[Collected data]
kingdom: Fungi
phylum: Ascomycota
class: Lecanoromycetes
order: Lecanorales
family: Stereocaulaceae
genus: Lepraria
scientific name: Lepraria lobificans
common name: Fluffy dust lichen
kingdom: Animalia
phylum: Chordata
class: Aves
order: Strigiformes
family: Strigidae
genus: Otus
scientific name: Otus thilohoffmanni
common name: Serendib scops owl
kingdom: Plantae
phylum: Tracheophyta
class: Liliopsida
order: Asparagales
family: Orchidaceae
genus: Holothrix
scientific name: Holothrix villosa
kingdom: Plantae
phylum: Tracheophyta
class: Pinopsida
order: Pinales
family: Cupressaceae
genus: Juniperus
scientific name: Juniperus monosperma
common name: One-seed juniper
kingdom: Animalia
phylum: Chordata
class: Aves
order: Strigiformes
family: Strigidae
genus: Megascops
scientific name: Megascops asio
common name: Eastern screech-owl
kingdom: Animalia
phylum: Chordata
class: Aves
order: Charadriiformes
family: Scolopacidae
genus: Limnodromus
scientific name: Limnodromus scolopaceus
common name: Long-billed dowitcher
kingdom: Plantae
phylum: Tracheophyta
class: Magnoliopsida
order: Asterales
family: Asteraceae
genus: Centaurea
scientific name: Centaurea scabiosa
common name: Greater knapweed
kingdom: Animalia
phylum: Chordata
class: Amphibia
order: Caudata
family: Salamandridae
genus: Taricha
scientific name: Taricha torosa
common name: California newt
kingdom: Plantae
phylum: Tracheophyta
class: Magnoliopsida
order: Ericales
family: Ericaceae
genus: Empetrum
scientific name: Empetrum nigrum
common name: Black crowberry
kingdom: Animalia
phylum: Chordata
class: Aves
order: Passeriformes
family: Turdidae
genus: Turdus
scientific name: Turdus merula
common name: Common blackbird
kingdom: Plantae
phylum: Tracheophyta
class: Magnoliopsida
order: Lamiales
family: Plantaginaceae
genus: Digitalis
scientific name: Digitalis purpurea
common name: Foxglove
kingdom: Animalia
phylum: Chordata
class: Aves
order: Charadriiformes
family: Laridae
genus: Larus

**Exercise brief:**
Copy every one of the lines above word for word, with no changes.

**Response:**
kingdom: Fungi
phylum: Ascomycota
class: Lecanoromycetes
order: Lecanorales
family: Stereocaulaceae
genus: Lepraria
scientific name: Lepraria lobificans
common name: Fluffy dust lichen
kingdom: Animalia
phylum: Chordata
class: Aves
order: Strigiformes
family: Strigidae
genus: Otus
scientific name: Otus thilohoffmanni
common name: Serendib scops owl
kingdom: Plantae
phylum: Tracheophyta
class: Liliopsida
order: Asparagales
family: Orchidaceae
genus: Holothrix
scientific name: Holothrix villosa
kingdom: Plantae
phylum: Tracheophyta
class: Pinopsida
order: Pinales
family: Cupressaceae
genus: Juniperus
scientific name: Juniperus monosperma
common name: One-seed juniper
kingdom: Animalia
phylum: Chordata
class: Aves
order: Strigiformes
family: Strigidae
genus: Megascops
scientific name: Megascops asio
common name: Eastern screech-owl
kingdom: Animalia
phylum: Chordata
class: Aves
order: Charadriiformes
family: Scolopacidae
genus: Limnodromus
scientific name: Limnodromus scolopaceus
common name: Long-billed dowitcher
kingdom: Plantae
phylum: Tracheophyta
class: Magnoliopsida
order: Asterales
family: Asteraceae
genus: Centaurea
scientific name: Centaurea scabiosa
common name: Greater knapweed
kingdom: Animalia
phylum: Chordata
class: Amphibia
order: Caudata
family: Salamandridae
genus: Taricha
scientific name: Taricha torosa
common name: California newt
kingdom: Plantae
phylum: Tracheophyta
class: Magnoliopsida
order: Ericales
family: Ericaceae
genus: Empetrum
scientific name: Empetrum nigrum
common name: Black crowberry
kingdom: Animalia
phylum: Chordata
class: Aves
order: Passeriformes
family: Turdidae
genus: Turdus
scientific name: Turdus merula
common name: Common blackbird
kingdom: Plantae
phylum: Tracheophyta
class: Magnoliopsida
order: Lamiales
family: Plantaginaceae
genus: Digitalis
scientific name: Digitalis purpurea
common name: Foxglove
kingdom: Animalia
phylum: Chordata
class: Aves
order: Charadriiformes
family: Laridae
genus: Larus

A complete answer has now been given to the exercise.